Modesto Carvalhosa

Advogado

27 de novembro de 2017 | 6:00

Candidaturas independentes e liberdade popular – Modesto Carvalhosa

Em 1977, ou seja, há 40 anos, no pátio das Arcadas do Largo de São Francisco, meu saudoso professor Goffredo da Silva Telles Jr. proferiu seu mais célebre discurso, a sublime Carta aos Brasileiros, que também tive a honra de assinar, na companhia de ilustres colegas, como Flavio Flores da Cunha Bierrenbach, José Carlos Dias e Almino Affonso, entre tantos outros juristas que lutavam contra a ditadura militar.
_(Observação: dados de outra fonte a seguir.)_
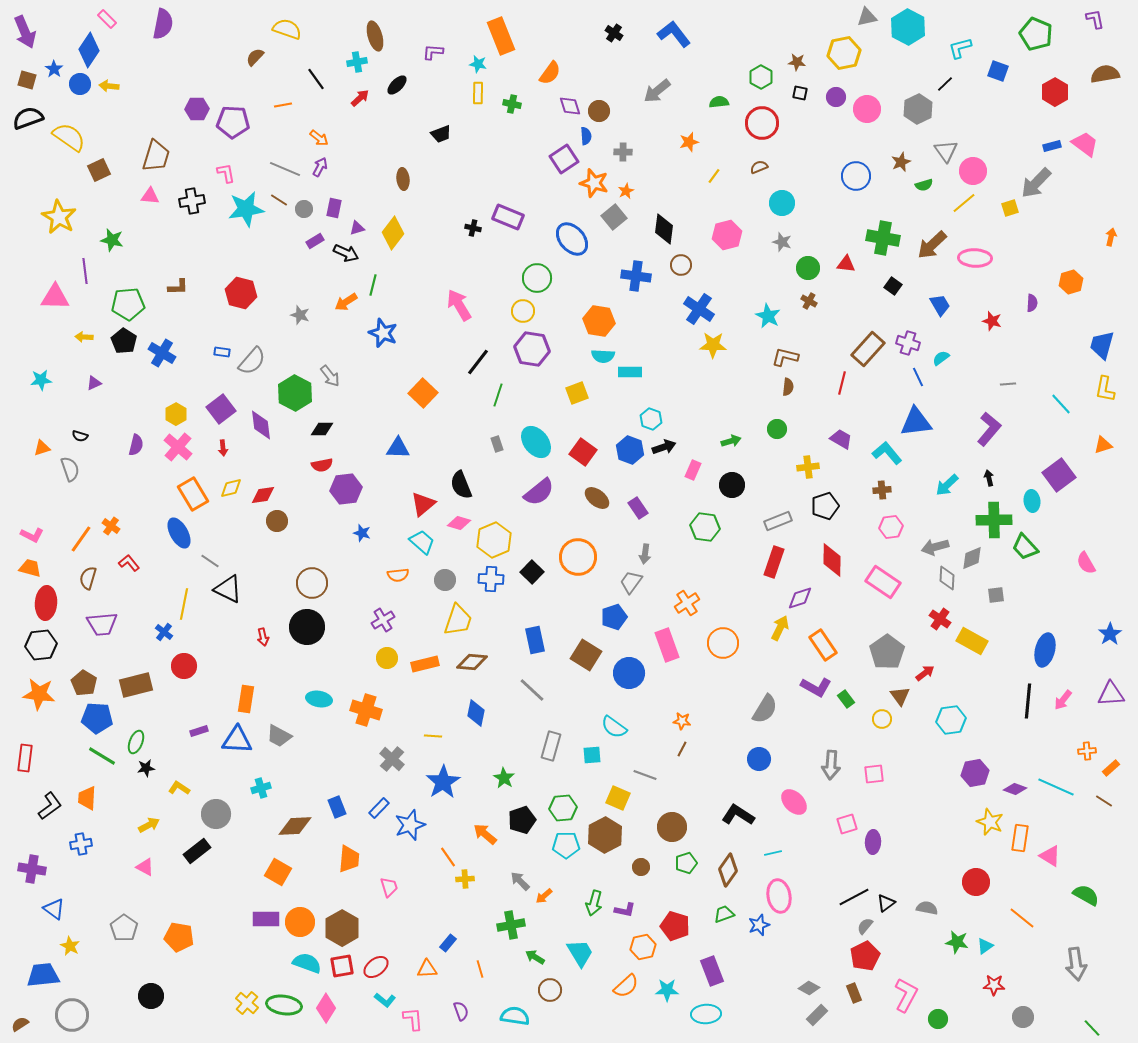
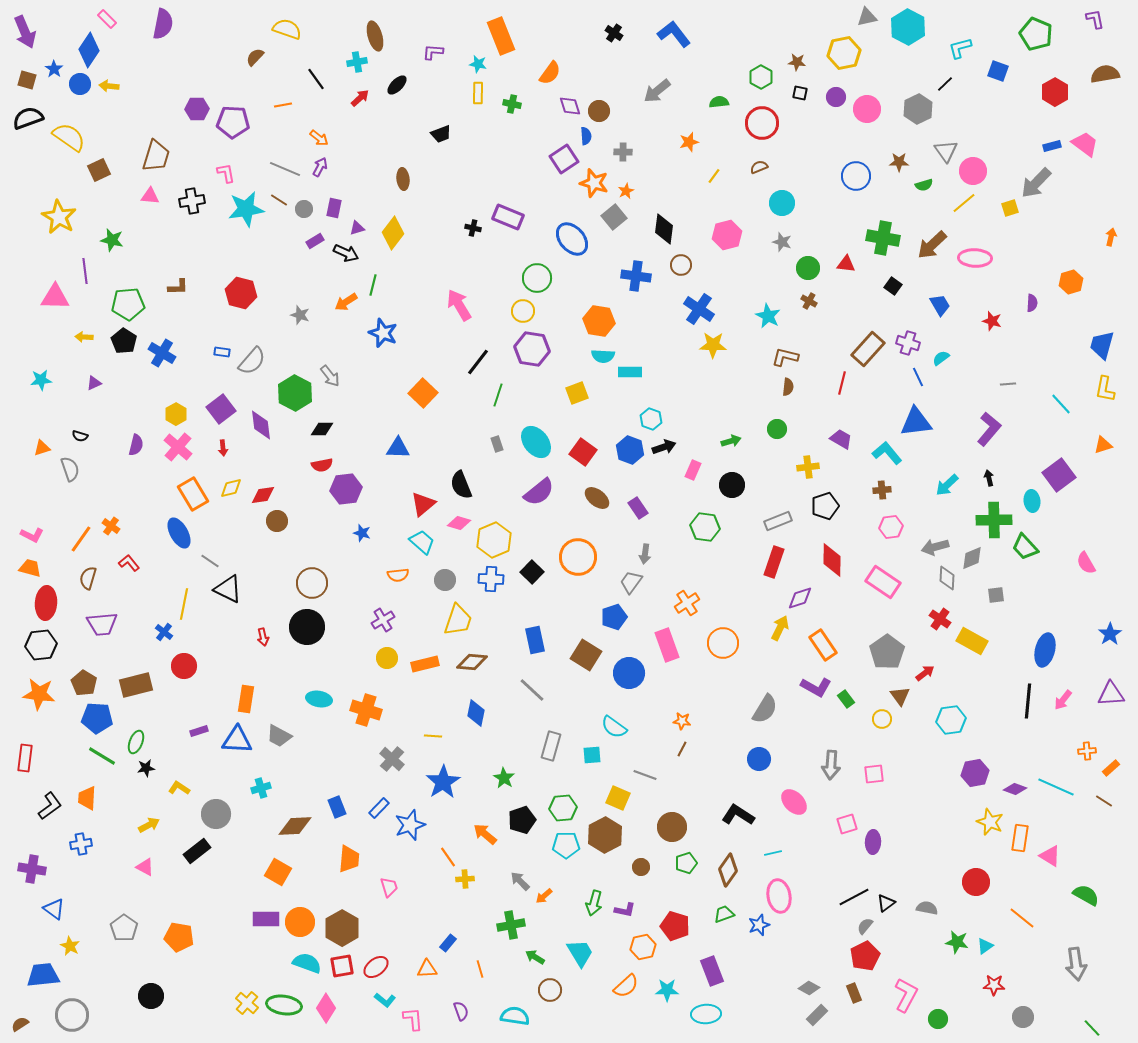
brown star at (901, 162): moved 2 px left; rotated 24 degrees clockwise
Para nós, antigos alunos, o conteúdo doutrinário daquele brado heroico pela volta do Estado de Direito não constituía propriamente uma novidade, pois sintetizava as preleções do catedrático ministradas logo no primeiro ano do curso.

Aristotélico tomista dos mais respeitados, não era incomum que, nas concorridíssimas aulas de Iniciação na Ciência do Direito, o querido lente, citando o estagirita, enfatizasse que “[o] homem só ou é um bruto ou é um deus”.

Vêm-me à recordação essas palavras no exato momento em que alguns procuram sustentar que as candidaturas independentes enfraquecem a democracia representativa.

Sem dúvida, uma das notas mais importantes do ser humano é seu caráter gregário, e ninguém o pode negar em sã consciência.

Mas, ora, as candidaturas independentes de filiação partidária não preconizam o fim dos partidos. Antes a decadência destes é que justifica a necessidade daquelas como forma de saudável concorrência com o sistema, jogando luz sobre uma prerrogativa democrática a mais, de resto perfeitamente admitida por nosso ordenamento jurídico desde que o Brasil acolheu o Pacto de São José da Costa Rica, em 1992.

Todavia, vivendo, como dizem os cientistas políticos italianos, sob a égide de uma “partitocrazia”, ao cidadão até pode parecer natural e livre de qualquer questionamento que a vontade popular tenha de ser representada sempre e apenas pelos partidos.

Ocorre que a História mostra que os partidos políticos, enquanto conjunto hierarquizado de indivíduos que se associam para conquistar e manter o poder, datam somente do século XIX, e, mesmo assim, sua existência, nos moldes do Estado de Direito, nunca autorizou a exclusão de outras entidades sociais e menos ainda da vontade do indivíduo, a quem, aliás, nossa vigente Carta Magna garante o direito fundamental de não ser compelido a associar-se ou a permanecer associado (art. 5.o, XX).

Recentemente, ao examinar recurso do professor Rodrigo Mezzomo, que em 2016 teve barrada a candidatura sem partido à Prefeitura do Rio, o STF resolveu atribuir repercussão geral a futuro julgamento do processo, decisão por meio da qual esperamos, inclusive como amicus curiae, que a Suprema Corte cumpra seu papel de guardiã da Constituição, não fazendo mais do que declarar o lídimo direito de todo cidadão brasileiro de se candidatar sem submeter-se a qualquer oligarquia putrefata.

Nos dias que correm, assistindo ao repugnante espetáculo de abusos, desmandos e grossa corrupção que as velhas legendas protagonizam, se as entidades aceitas pelo Direito ninguém está obrigado a associar-se ou a permanecer associado, que dizer de organizações que vivem de contrariar o mesmo Direito?

A causa das candidaturas independentes, portanto, é também um irresistível desdobramento da luta pela decência na atividade política, afinal, como ensinava o inesquecível professor Goffredo, “[a] civilização muda de rumo segundo a qualidade dos fins que ela persegue”.